§ Work instruction A
Transcribe from the biography of James Law, beginning at the words "He graduated at" and stopping after "on a Sunday.".
§ Work instruction B
For each statement below, say yes or no to whether it agrees with the biography of James Law, and quote the words of the biography that decide it. (i) Law took his M.A. at St Andrews in 1581. (ii) Law's mother came from near Falkland. (iii) Law was the only minister censured by the synod of Lothian for playing football on a Sunday.

:: Document segment

James Law (ca. 1560 – 12 November 1632) was Archbishop of Glasgow. Entering the church after graduation from university, he rose to the position of Bishop of Orkney, reorganising the diocese, before rising to hold the position of Archbishop of Glasgow.

Early life 
Law was born the son of James Law of Spittal, a portioner (minor landowner) of Lathrisk, east of Falkland in Fife, and of Agnes Strang of Balcaskie House, north of Pittenweem in Fife.

He graduated at the university of St Andrews M.A. in 1581 and was ordained and admitted minister of Kirkliston in West Lothian in 1585. During his incumbency there he, and John Spottiswoode, then minister of Calder (based in Mid Calder, Midlothian), afterwards archbishop of St Andrews, were censured by the synod of Lothian for playing football on a Sunday.

::::
:: Records

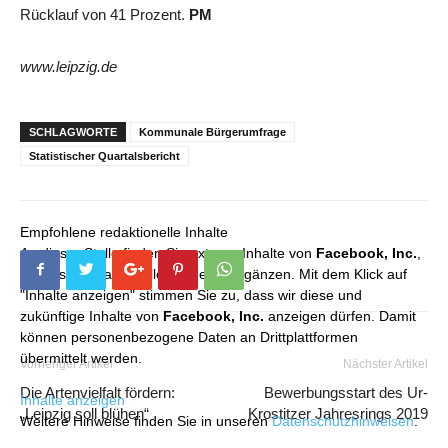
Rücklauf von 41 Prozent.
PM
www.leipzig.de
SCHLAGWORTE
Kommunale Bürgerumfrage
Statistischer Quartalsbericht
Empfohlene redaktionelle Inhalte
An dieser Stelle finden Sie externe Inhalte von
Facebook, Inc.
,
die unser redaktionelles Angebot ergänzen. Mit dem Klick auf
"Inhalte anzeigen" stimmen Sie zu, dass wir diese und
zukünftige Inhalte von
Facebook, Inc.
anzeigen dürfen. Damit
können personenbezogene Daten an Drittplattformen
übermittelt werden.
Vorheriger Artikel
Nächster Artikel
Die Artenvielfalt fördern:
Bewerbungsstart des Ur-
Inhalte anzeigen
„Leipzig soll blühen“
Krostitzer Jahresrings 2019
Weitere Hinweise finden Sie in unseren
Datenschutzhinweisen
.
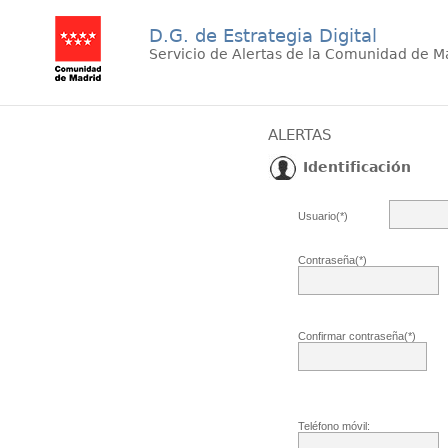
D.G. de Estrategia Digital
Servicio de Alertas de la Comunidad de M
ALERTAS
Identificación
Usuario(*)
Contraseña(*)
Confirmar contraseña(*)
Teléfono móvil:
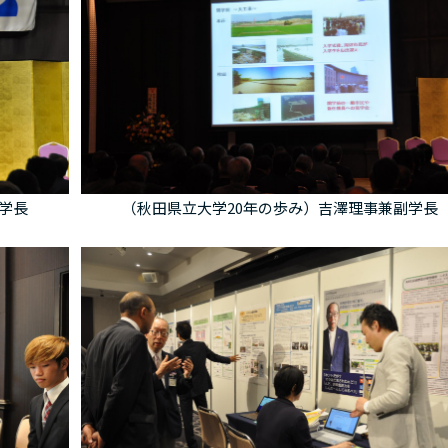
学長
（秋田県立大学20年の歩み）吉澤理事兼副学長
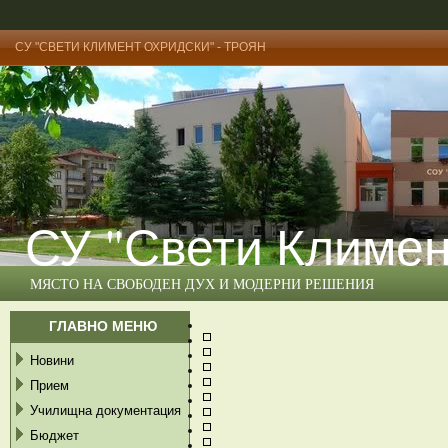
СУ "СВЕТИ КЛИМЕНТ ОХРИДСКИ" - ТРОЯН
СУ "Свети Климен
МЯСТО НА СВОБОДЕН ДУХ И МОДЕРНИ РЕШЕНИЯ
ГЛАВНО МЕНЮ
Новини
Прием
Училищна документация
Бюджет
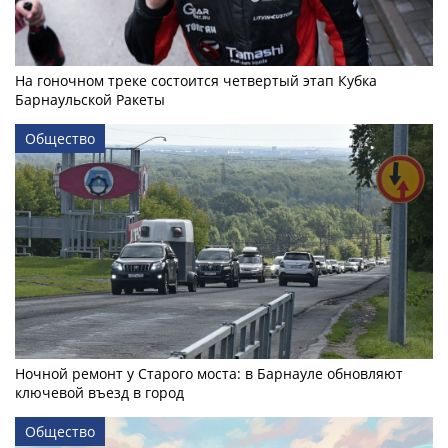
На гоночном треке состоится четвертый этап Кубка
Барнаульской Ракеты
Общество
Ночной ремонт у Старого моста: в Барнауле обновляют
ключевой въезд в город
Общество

::::
:: Records

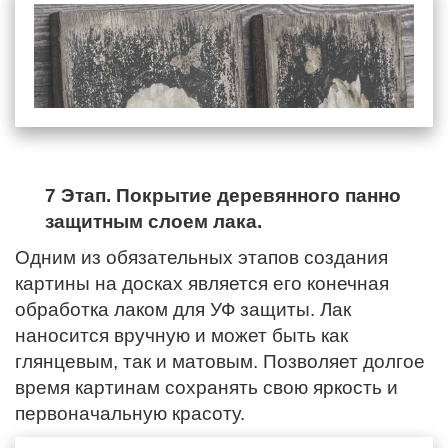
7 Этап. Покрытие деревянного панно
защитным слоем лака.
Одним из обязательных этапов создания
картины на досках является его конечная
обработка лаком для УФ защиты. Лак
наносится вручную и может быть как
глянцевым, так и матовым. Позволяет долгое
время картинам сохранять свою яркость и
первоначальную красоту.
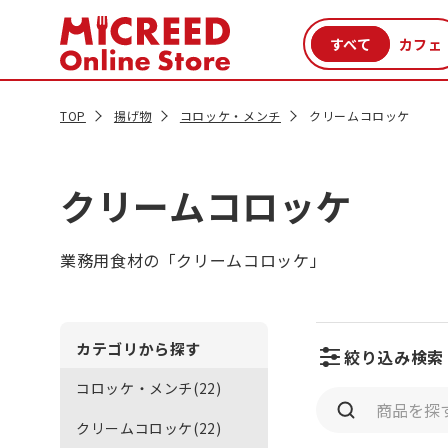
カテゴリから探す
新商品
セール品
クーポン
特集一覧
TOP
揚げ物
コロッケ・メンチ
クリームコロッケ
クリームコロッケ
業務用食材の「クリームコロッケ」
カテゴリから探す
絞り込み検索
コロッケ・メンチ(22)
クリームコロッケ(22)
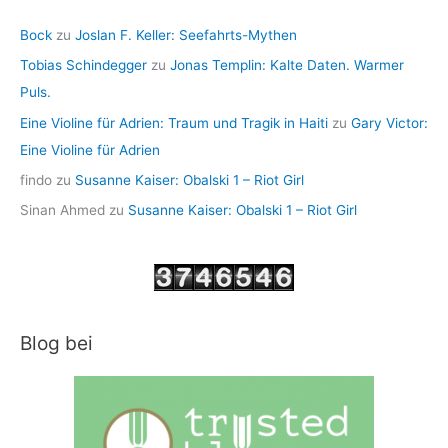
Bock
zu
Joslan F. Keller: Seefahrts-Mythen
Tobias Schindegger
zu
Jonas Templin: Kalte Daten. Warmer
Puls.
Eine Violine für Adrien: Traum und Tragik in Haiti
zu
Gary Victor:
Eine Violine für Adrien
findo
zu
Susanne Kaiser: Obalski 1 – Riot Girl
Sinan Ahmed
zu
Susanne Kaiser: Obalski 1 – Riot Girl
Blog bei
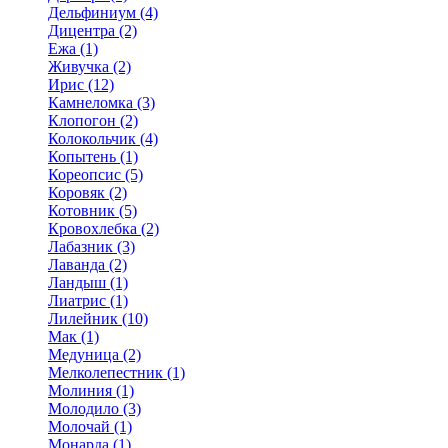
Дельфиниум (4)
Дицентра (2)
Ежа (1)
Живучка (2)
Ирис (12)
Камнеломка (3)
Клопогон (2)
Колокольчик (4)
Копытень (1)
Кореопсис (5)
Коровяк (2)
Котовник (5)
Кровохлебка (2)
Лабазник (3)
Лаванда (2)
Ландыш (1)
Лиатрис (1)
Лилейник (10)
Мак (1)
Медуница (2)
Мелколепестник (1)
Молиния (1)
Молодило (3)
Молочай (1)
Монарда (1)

::::

§ Exercise result A
He graduated at the university of St Andrews M.A. in 1581 and was ordained and admitted minister of Kirkliston in West Lothian in 1585. During his incumbency there he, and John Spottiswoode, then minister of Calder (based in Mid Calder, Midlothian), afterwards archbishop of St Andrews, were censured by the synod of Lothian for playing football on a Sunday.

§ Exercise result B
(i) Yes: "He graduated at the university of St Andrews M.A. in 1581"
(ii) No: "Agnes Strang of Balcaskie House, north of Pittenweem in Fife"
(iii) No: "he, and John Spottiswoode, then minister of Calder (based in Mid Calder, Midlothian), afterwards archbishop of St Andrews, were censured by the synod of Lothian for playing football on a Sunday"